Landlock X
- Author: Sarah Audsley
- Genre: Poetry
- Publisher: Texas Review Press
- Publication date: 2023
- Pages: 70
- ISBN: 978-1-68003-305-2

= Landlock X =

2023 debut poetry collection by Sarah Audsley

Landlock X is a 2023 debut poetry collection by Sarah Audsley, published by Texas Review Press. It was a finalist for the 2023 Big Other Book Award in Poetry.

== Form ==
The collection examines the experience of Korean American adoptees through forms like pastoral, ekphrasis, collage, sijo, haibun, and erasure.

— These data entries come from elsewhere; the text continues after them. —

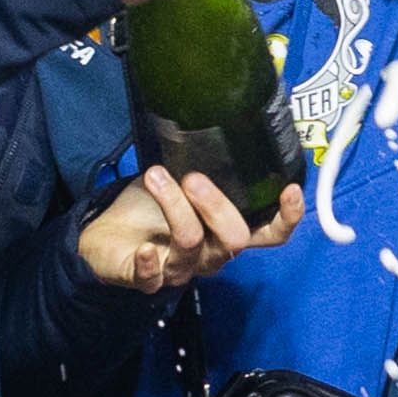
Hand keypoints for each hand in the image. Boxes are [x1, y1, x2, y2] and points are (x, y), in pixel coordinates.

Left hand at [78, 165, 302, 291]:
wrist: (108, 234)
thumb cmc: (149, 205)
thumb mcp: (179, 178)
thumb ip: (202, 164)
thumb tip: (217, 116)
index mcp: (225, 230)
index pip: (270, 234)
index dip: (286, 218)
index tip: (289, 189)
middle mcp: (211, 253)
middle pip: (234, 240)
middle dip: (216, 205)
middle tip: (193, 178)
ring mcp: (181, 268)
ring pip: (191, 245)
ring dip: (174, 206)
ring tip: (156, 176)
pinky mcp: (147, 280)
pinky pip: (154, 278)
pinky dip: (150, 263)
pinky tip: (144, 247)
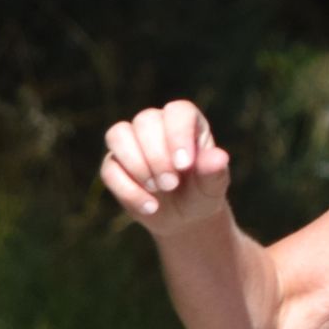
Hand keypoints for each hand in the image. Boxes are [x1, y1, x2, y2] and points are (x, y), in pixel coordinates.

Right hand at [99, 101, 233, 235]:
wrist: (185, 216)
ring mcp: (131, 142)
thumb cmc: (202, 192)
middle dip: (157, 156)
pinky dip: (128, 190)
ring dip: (137, 166)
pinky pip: (109, 168)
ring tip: (158, 190)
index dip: (178, 135)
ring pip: (118, 135)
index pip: (178, 111)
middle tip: (171, 184)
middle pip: (145, 121)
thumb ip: (215, 171)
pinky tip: (150, 207)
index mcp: (186, 122)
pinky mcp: (114, 164)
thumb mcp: (213, 185)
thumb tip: (219, 158)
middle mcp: (157, 124)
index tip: (184, 165)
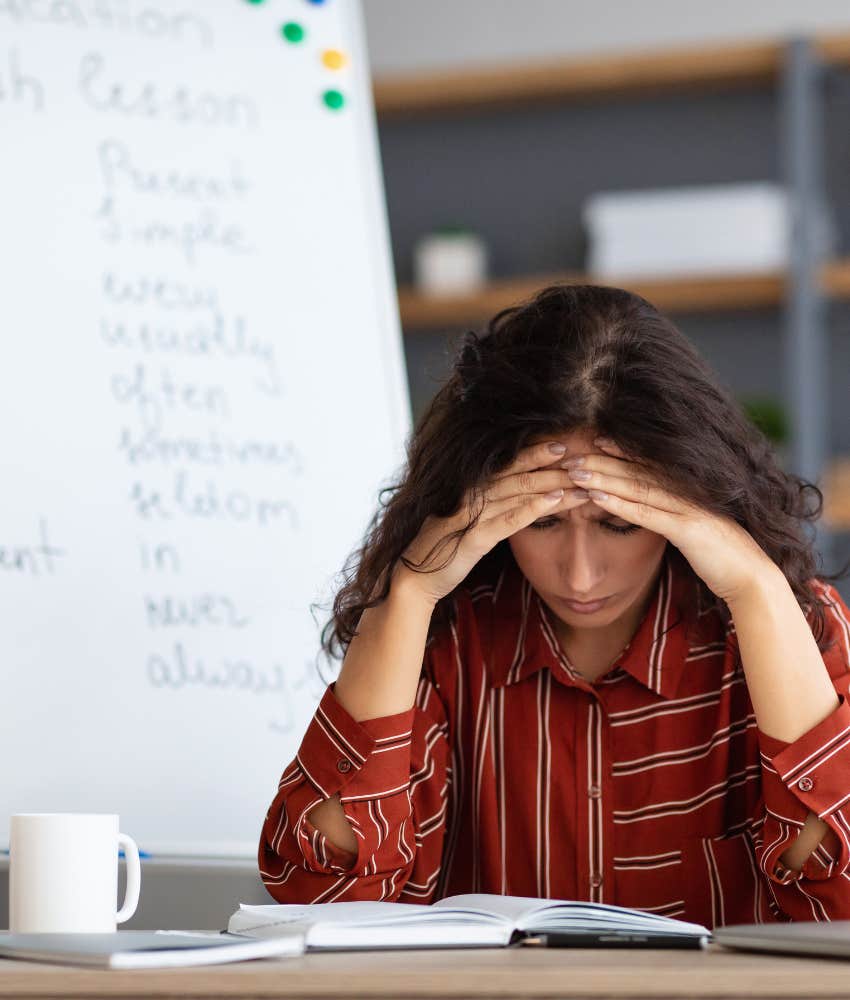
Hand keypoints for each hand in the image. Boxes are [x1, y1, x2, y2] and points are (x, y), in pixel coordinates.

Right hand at [399, 441, 591, 605]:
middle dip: (551, 464)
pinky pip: (510, 519)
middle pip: (518, 472)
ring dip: (554, 484)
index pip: (506, 464)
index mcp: (468, 488)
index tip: (561, 445)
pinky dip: (535, 508)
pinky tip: (557, 502)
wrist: (412, 579)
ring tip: (582, 479)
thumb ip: (484, 506)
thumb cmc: (441, 550)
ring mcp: (471, 515)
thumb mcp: (463, 522)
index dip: (534, 453)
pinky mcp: (474, 538)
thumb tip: (510, 494)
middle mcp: (469, 495)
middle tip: (582, 454)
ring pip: (519, 491)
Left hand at [562, 437, 776, 603]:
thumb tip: (658, 511)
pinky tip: (596, 497)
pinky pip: (647, 514)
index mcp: (691, 490)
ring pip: (638, 488)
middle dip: (603, 462)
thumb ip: (677, 517)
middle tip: (572, 454)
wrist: (752, 579)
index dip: (623, 451)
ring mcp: (689, 509)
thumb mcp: (695, 531)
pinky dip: (619, 504)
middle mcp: (689, 493)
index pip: (650, 465)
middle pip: (638, 471)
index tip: (596, 441)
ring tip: (576, 472)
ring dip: (604, 479)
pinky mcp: (688, 530)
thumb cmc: (722, 557)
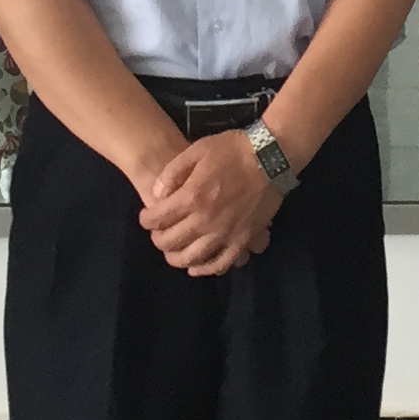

Visual elements, such as adoption documents, are incorporated alongside the textual.

In an interview with Tinderbox Poetry Journal, Audsley discussed how the "X" in the title represents "all the (un)known variables (and therefore consequences) of adoption." In a conversation with The Common, she described writing "into negative space" and the role of absence as shaping the ethos of the collection.

== Critical reception ==
Eleanor Wilner, writing in Ploughshares, called the poems "searing insight into the intimate, often wounding experience of a Korean American adoptee" and praised the collection's "brilliance of its formal inventions, fierce lyric power, and its unsparing candor."

The Poetry Foundation observed its combination of textual and visual elements, calling them forms of Audsley's reclamation over her Korean adoptee background.

Blackbird praised the collection's formal range and stated that "one of the joys of reading this book is the fissures one gets to momentarily be in with the author" and calling it "a delightfully disturbing read."

LEON Literary Review called it an exploration conducted "in the most multifaceted, complex, open-hearted, and probing ways I can imagine," praising Audsley's use of color as "a tool for imagination and sensory experience" and for exploring racial and adopted identity.